What you have to do: Each and every line below goes into your answer unchanged, but leave out the images.

*** Opening of Information shown ***

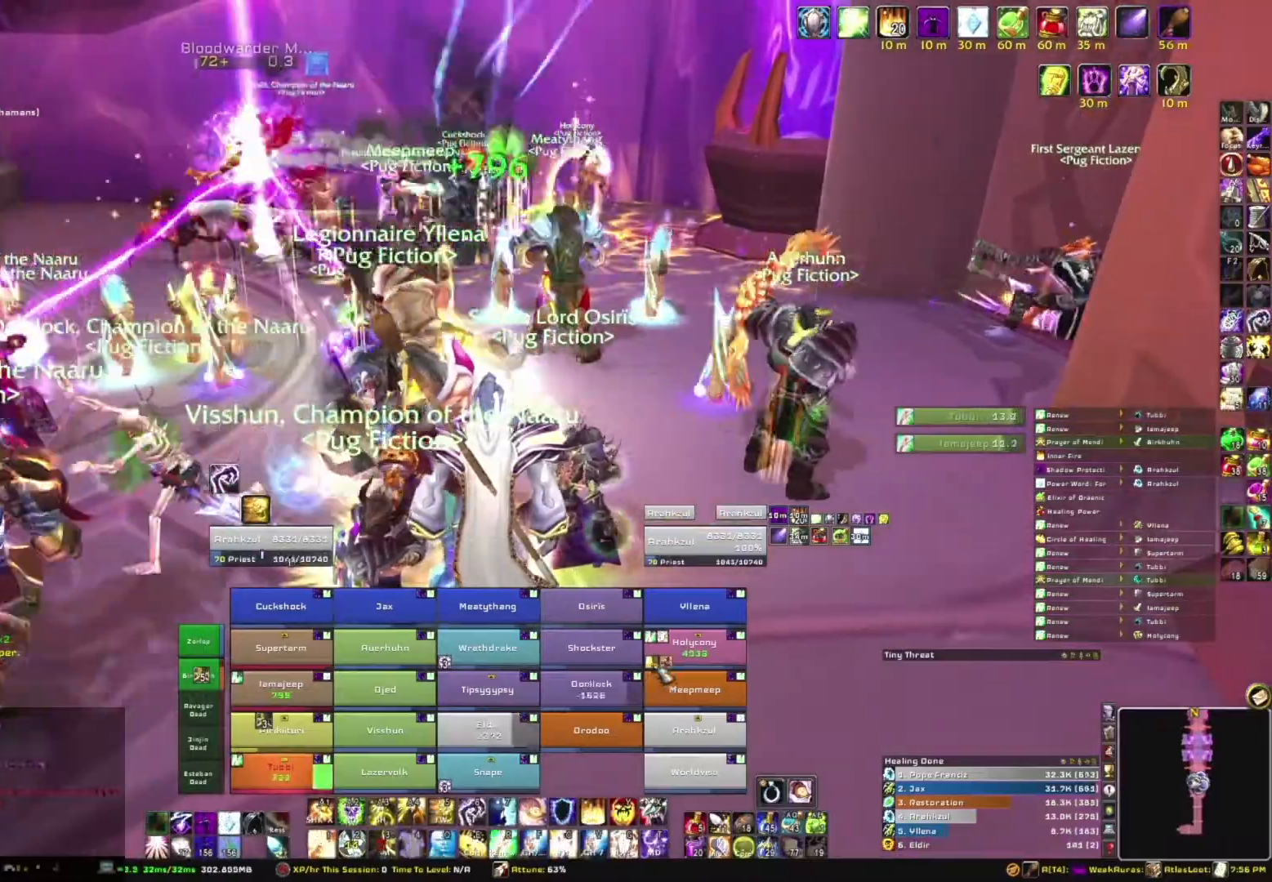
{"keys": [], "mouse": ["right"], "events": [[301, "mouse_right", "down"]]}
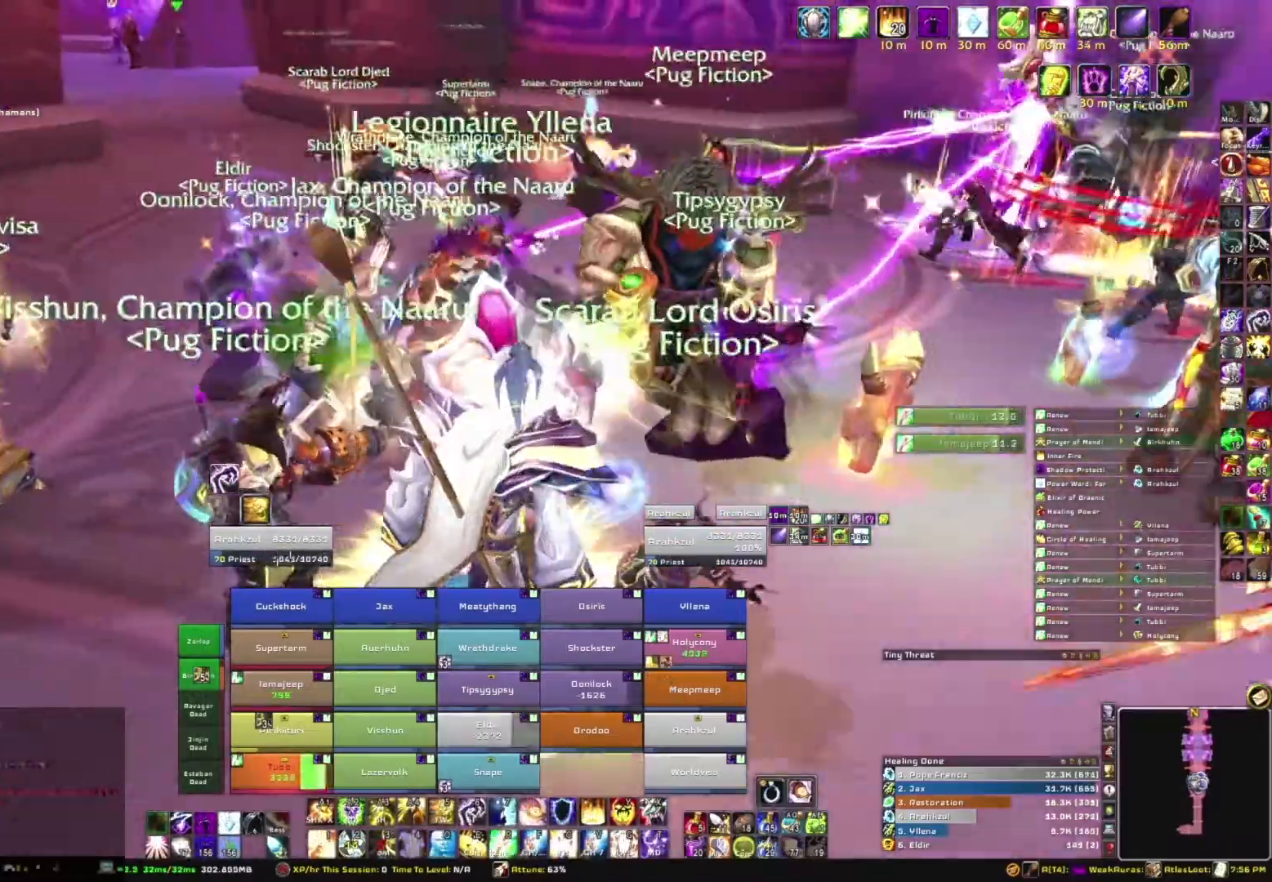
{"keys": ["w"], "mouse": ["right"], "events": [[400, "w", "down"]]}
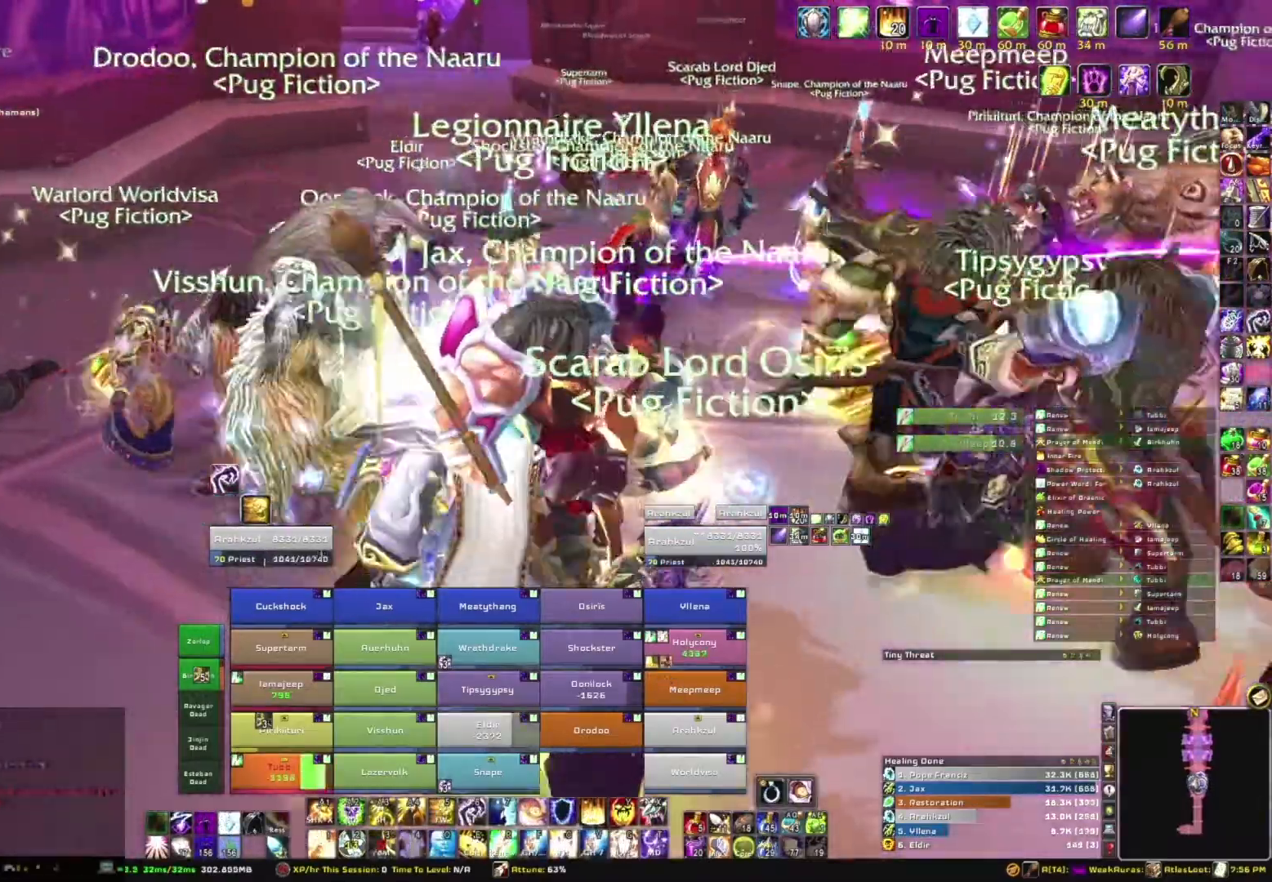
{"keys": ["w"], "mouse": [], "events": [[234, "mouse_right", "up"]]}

*** Close of Information shown ***

Answer box:
{"keys": [], "mouse": ["right"], "events": [[301, "mouse_right", "down"]]}
{"keys": ["w"], "mouse": ["right"], "events": [[400, "w", "down"]]}
{"keys": ["w"], "mouse": [], "events": [[234, "mouse_right", "up"]]}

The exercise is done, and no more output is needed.